# Looking for suggestions on ordering shrimp



## little dutch (Sep 22, 2009)

Hi folks. I see some people saying they have different shrimp on order. I am looking for suggestions on where I should be looking to order from.

I tried to buy locally today, but the only stores that had any shrimp, other then ghosts, had everything in quarantine or had some pretty sickly looking fish in with them (should have been in quarantine). 

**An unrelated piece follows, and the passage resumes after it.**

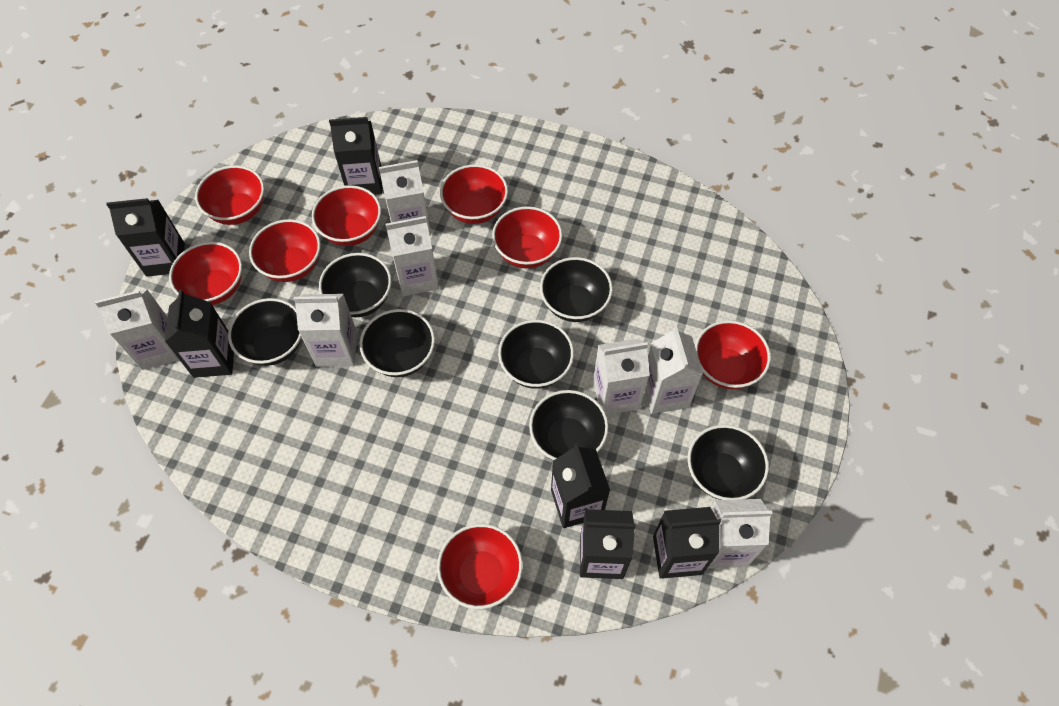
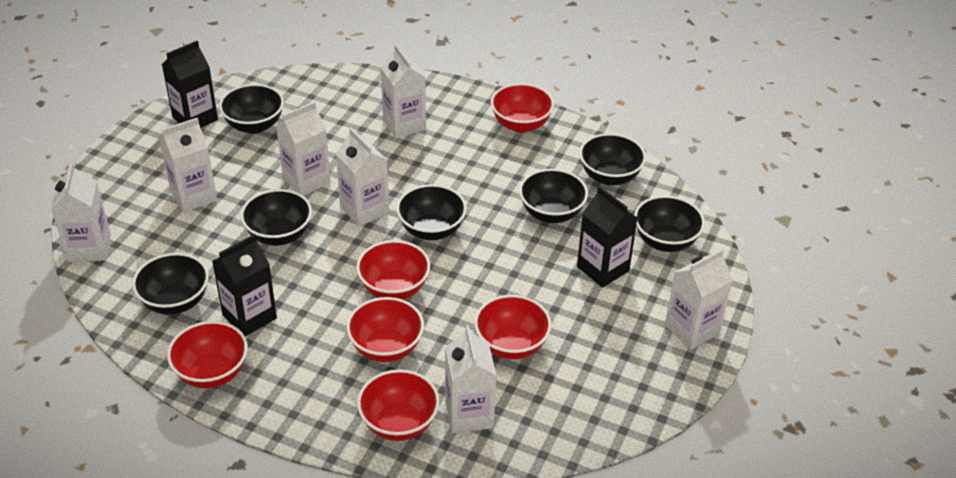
black carton: 6 -> 3
red bowl: 8 -> 6

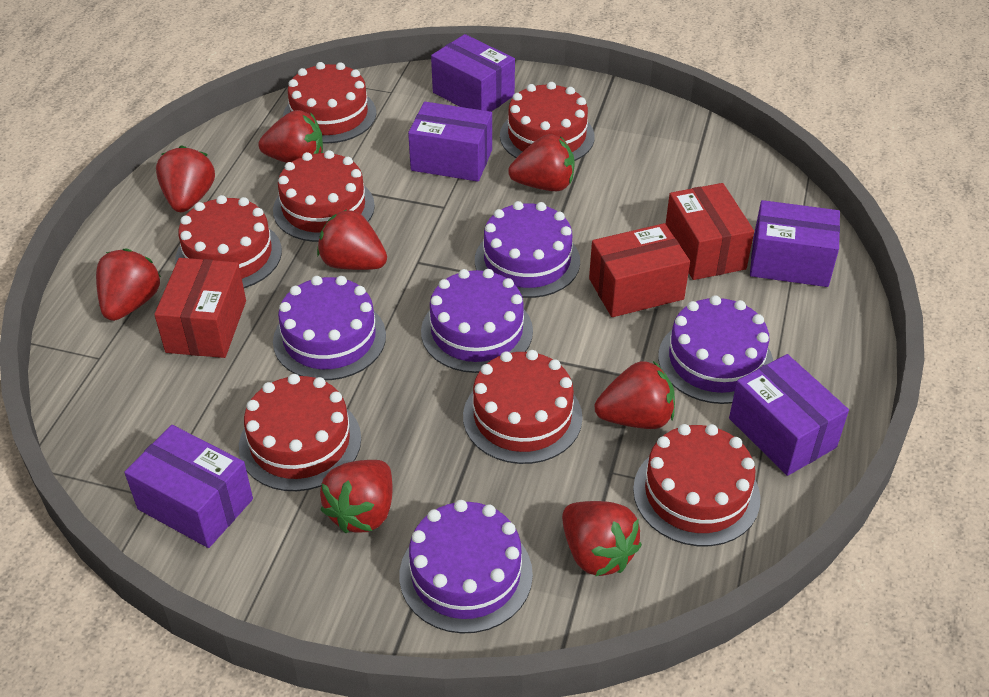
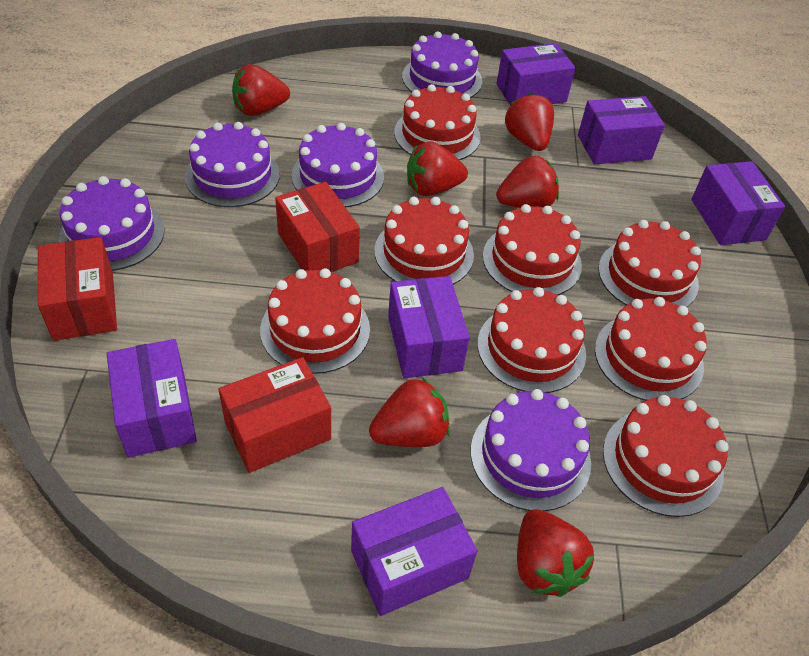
purple box: 5 -> 6
red cake: 7 -> 8
red strawberry: 8 -> 6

Suggestions would be greatly appreciated.


----------



## JIM (May 27, 2009)

Frank's Aquarium-Freshwater Crustaceans, Hillstream Fishes, Gobies, and more *Try this, ive dealt with this guy, he knows his stuff, and has a good selection. *


----------



## squirrelcrusher (Sep 23, 2009)

Have you checked the for sale threads? Awhile back someone was selling cherry shrimp


----------



## susankat (Nov 15, 2008)

invertzfactory is another good one. He carries just about any kind of shrimp. Also Petshrimp.com is a good one. Also check your local clubs. There is usually someone that will have some to sell cheap. In our club they sell for $1.00 for a dozen.


----------



## squirrelcrusher (Sep 23, 2009)

Is there anyway to find out if there is a club in my area?


----------



## susankat (Nov 15, 2008)

You can try asking you local lfs if they know of one.


----------